I VALLÉES DE LA BRIE

Dans ce massif compact les courants n’ont pratiqué que des vallées rares, mais de plus en plus profondes et sinueuses. Par le large couloir d'Épernay, taillé dans les sables, la Marne s’enfonce entre les calcaires et travertins où, comme ses affluents, elle s’imprime en vigoureux méandres. Des châteaux, des fertés ont ainsi trouvé, sur les parois qui bordent immédiatement l'alluvion, des sites favorables. Mais ce qui, à partir de Château-Thierry, caractérise plus encore ces vallées briardes, c’est, conformément à la pente géologique, l’apparition des couches supérieures, que constituent des gypses, puis des marnes et un cordon de glaises et argiles vertes, surmonté par le calcaire et les meulières de Brie. Les flancs des vallées montrent dès lors un aspect plus varié. Le soubassement de calcaire grossier se déroule en talus raide et uniforme, rayé de champs ; mais au-dessus, dès qu’affleurent les bandes de gypse et d’argile, le modelé change, il s’évase en cavités douces où trouve à se nicher, avec ses vignes et ses vergers, la petite culture.

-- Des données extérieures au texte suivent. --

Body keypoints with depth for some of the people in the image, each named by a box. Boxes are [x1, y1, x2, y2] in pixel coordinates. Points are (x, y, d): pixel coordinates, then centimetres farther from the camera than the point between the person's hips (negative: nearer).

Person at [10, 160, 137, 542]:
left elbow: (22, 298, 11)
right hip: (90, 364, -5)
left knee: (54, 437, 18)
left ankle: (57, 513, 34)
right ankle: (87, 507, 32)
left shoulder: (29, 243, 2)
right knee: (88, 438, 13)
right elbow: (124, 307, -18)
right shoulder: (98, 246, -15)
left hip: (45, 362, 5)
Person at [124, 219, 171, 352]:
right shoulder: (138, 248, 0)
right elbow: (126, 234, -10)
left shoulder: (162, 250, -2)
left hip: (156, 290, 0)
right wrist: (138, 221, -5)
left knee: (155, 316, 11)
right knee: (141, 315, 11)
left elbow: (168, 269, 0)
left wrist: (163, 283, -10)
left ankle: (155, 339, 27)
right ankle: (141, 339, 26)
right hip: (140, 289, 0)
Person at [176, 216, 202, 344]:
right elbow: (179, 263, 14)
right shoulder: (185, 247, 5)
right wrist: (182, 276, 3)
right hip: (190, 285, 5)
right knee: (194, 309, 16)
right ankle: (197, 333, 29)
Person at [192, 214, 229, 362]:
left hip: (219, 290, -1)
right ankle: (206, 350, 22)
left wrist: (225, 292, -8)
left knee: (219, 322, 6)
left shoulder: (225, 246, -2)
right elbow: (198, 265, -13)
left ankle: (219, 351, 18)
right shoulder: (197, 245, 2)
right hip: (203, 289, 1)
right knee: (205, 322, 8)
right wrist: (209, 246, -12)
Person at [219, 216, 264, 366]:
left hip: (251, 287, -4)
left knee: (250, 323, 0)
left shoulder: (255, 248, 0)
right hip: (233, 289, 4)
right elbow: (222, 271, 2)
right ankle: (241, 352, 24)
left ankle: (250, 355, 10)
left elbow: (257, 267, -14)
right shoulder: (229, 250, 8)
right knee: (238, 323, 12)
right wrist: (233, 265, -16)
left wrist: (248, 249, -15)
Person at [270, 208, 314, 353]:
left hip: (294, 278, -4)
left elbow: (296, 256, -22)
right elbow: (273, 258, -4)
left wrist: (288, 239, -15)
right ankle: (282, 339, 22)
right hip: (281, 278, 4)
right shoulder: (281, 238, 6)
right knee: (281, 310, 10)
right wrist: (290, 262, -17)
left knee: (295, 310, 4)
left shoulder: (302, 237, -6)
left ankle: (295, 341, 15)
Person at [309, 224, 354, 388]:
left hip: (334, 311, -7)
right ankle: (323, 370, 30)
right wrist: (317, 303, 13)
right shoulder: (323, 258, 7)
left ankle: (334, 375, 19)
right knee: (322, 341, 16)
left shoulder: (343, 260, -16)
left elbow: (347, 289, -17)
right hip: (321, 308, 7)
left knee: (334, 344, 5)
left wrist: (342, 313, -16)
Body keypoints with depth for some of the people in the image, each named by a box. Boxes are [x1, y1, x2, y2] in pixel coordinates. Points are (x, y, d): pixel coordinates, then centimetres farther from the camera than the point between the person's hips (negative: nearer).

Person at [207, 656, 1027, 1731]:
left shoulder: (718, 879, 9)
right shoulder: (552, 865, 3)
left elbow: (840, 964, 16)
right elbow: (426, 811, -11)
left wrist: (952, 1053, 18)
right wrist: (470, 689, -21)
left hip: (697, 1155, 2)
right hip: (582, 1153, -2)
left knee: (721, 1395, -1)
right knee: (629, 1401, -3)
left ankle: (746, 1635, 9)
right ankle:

Désormais le type de la vallée parisienne est fixé. Cette bande argileuse, déroulée à flanc de coteau, accompagne fidèlement le profil de toutes nos collines ; l’œil cherche instinctivement, dans la région parisienne, les peupliers qui la signalent. Elle est peu épaisse, mais singulièrement continue. Comme elle trace sur son parcours un niveau d’eau et de sources, elle constitue une des lignes les mieux caractérisées d’établissements humains. Parfois, dans les carrières de gypse si fréquentes aux environs de Paris, on voit le contact de ces argiles se déceler par des teintes finement verdâtres qui se mêlent au gris

  1. Voir, par exemple, le tableau de N. Lépicié au Musée du Louvre (n° 549).